Penyelenggaraan pemilu tahun 1971 diwarnai oleh kebijakan Presiden Soeharto yang menggantikan Sukarno. Meskipun TAP MPRS XI Tahun 1966 mengamanatkan pemilu pada tahun 1968, namun pemilu baru bisa dilaksanakan pada tanggal 5 Juli 1971. Saat itu, ketentuan netralitas penyelenggara negara menjadi signifikan, meski dalam praktiknya pemerintah cenderung mendukung Golkar.
Dalam pembagian kursi, pemilu 1971 menganut sistem yang berbeda dengan pemilu 1955. Pembagian kursi dilakukan dalam tiga tahap, tergantung apakah partai melakukan kesepakatan stembus atau tidak. Lemahnya sistem ini menyebabkan perbedaan hasil perolehan suara secara nasional dan jumlah kursi yang diperoleh masing-masing partai.
Hasil Pemilu 1971
Suaranya menggelegar dalam perhitungan pemilu 1971, Golkar tampil sebagai pemimpin yang tak terbantahkan dengan perolehan 325 kursi dari total 360 kursi yang diperebutkan. Dominasi ini mencerminkan kekuatan politik yang sangat besar dan menempatkan Golkar sebagai kekuatan utama di kancah politik Indonesia saat itu. Di sisi lain, Partai NU, Parmusi, dan PNI, meski berhasil meraih kursi, nampaknya memiliki perolehan suara yang tidak sebanding dengan kekuatan sebenarnya.
Berikut gambaran hasil Pemilu 1971:
1. Golkar
Suara: 34.348.673
Kursi: 325
2. NU (Nahdlatul Ulama)
Suara: 10.213.650
Kursi: 89
3. Parmusi
Suara: 2.930.746
Kursi: 11
Hasil pemilu tahun 1971 menyoroti dominasi Golkar yang mencolok dengan perolehan suara dan kursi yang luar biasa. Meski NU, Parmusi, dan PNI berhasil meraih kursi, namun terlihat ada ketidaksesuaian antara perolehan suara dan pembagian kursi. Perbandingan ini menimbulkan pertanyaan mendalam mengenai keadilan dan keterwakilan yang sebenarnya dalam sistem representasi politik yang diterapkan.

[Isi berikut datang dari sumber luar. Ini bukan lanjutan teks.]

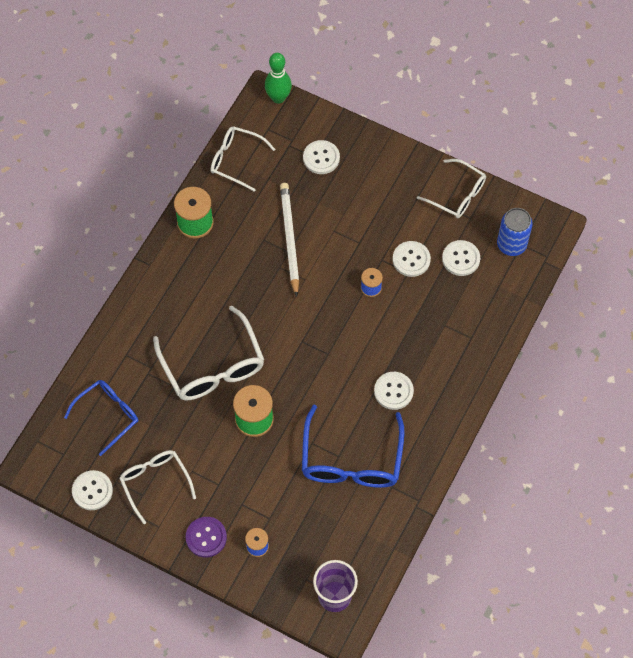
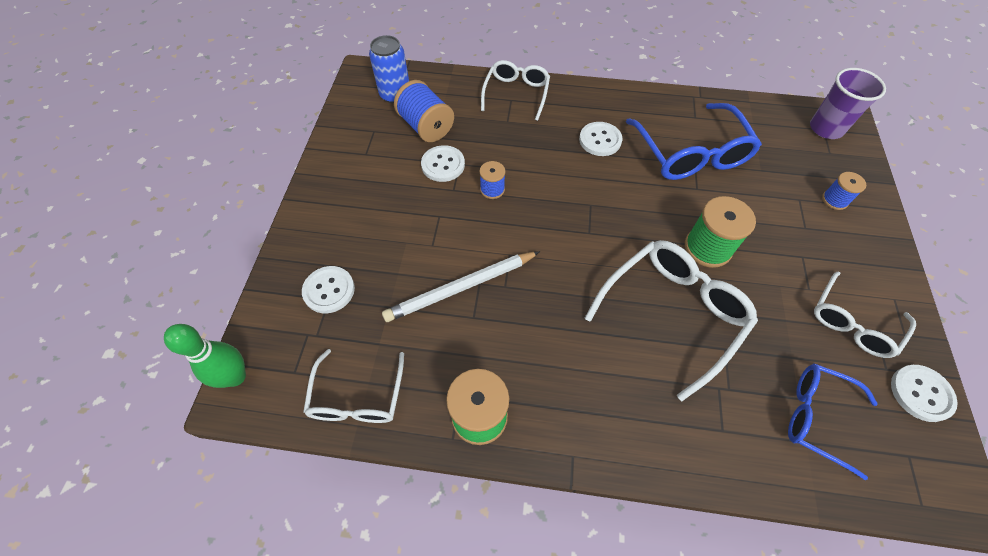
camera: 110 degrees left, 5 degrees down
purple button [186,517,227,557] -> none
blue glasses [302,405,405,488] -> blue glasses turned 90 degrees clockwise [626,103,762,180]
white glasses [417,159,486,218] -> white glasses moved to [481,60,550,121]
white button [442,240,480,276] -> blue spool [394,80,454,142]

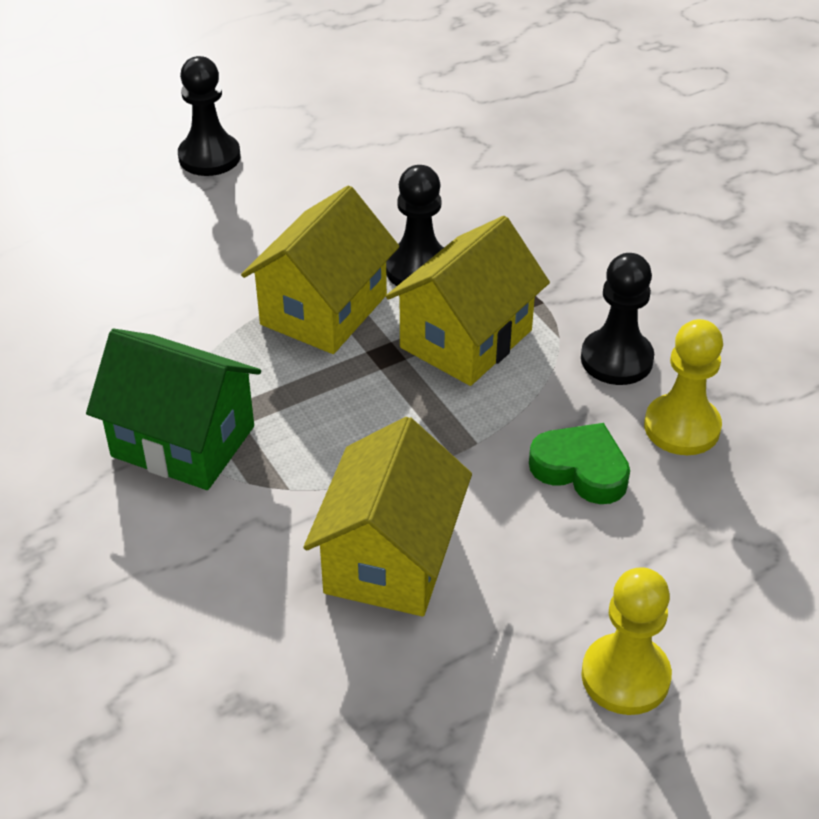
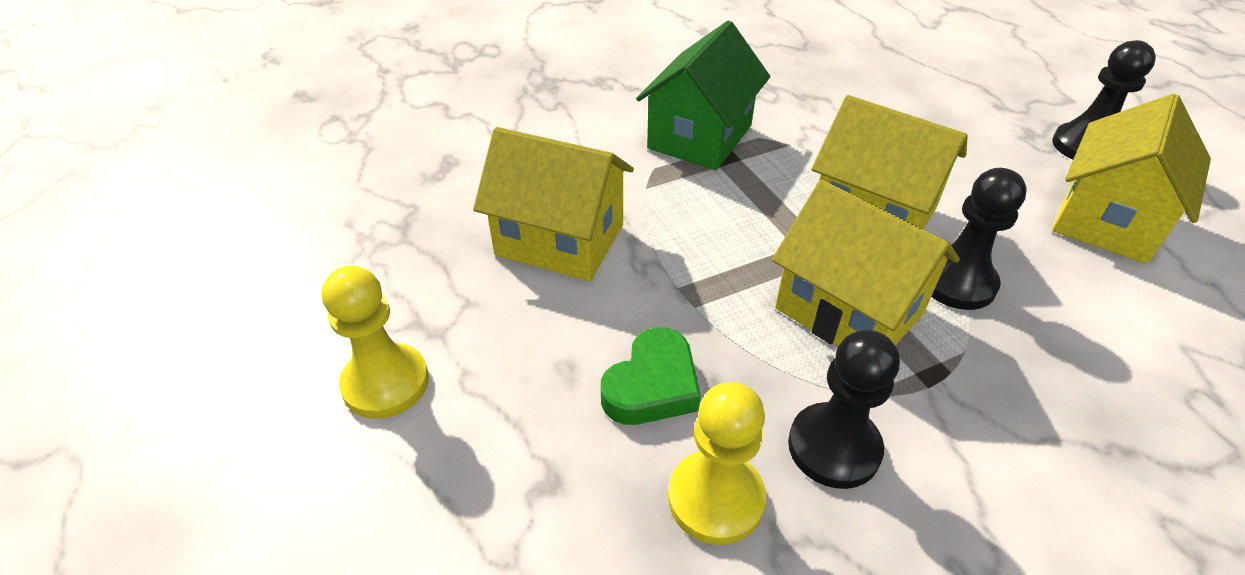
camera: 95 degrees right, 0 degrees up
none -> yellow house [1052,94,1211,264]

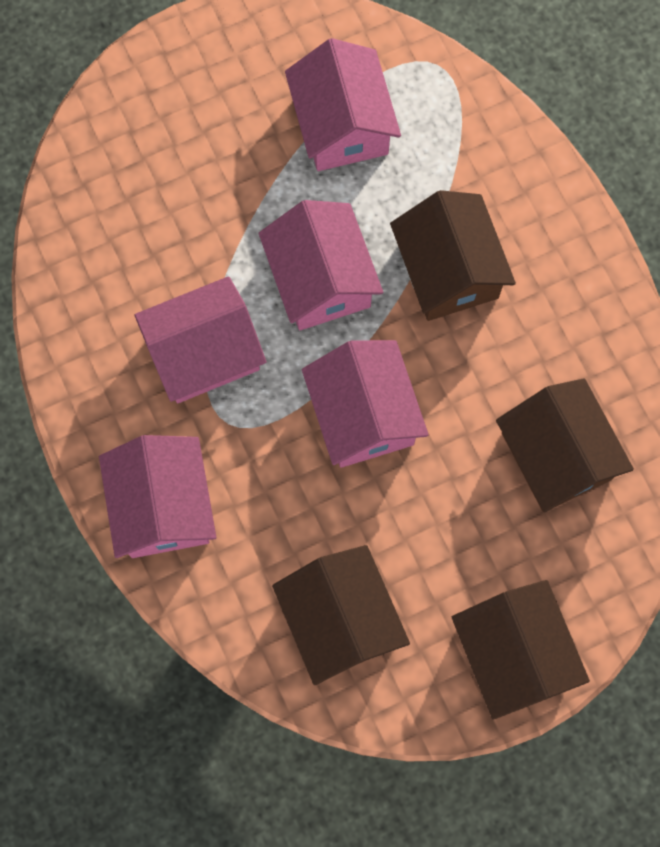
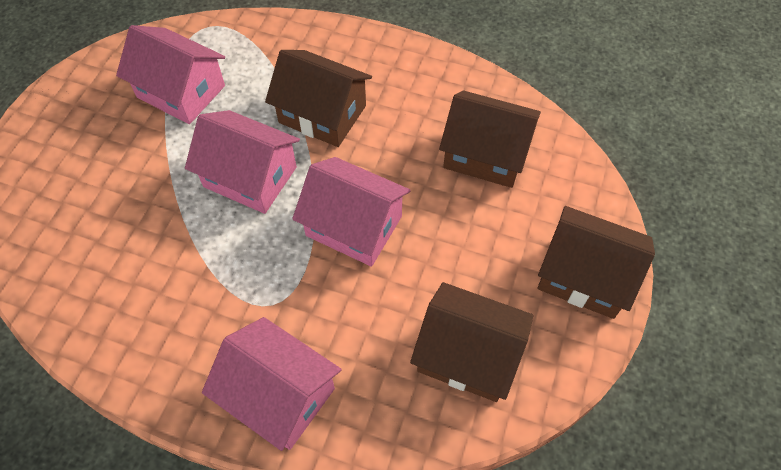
camera: 45 degrees left, 15 degrees down
pink house [134,276,266,403] -> none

Keberhasilan Golkar meraih 325 kursi dari total 360 kursi mencerminkan dominasi politiknya yang mengukuhkan posisinya sebagai top power saat itu. Dalam evaluasi pemilu 1971, muncul pertanyaan kritis: apakah sistem kombinasi seperti pemilu 1955 bisa memberikan hasil yang lebih berimbang? Keberhasilan Golkar juga menyoroti kompleksitas sistem perolehan kursi, sehingga memberikan pemahaman mendalam mengenai dinamika politik pada periode tersebut.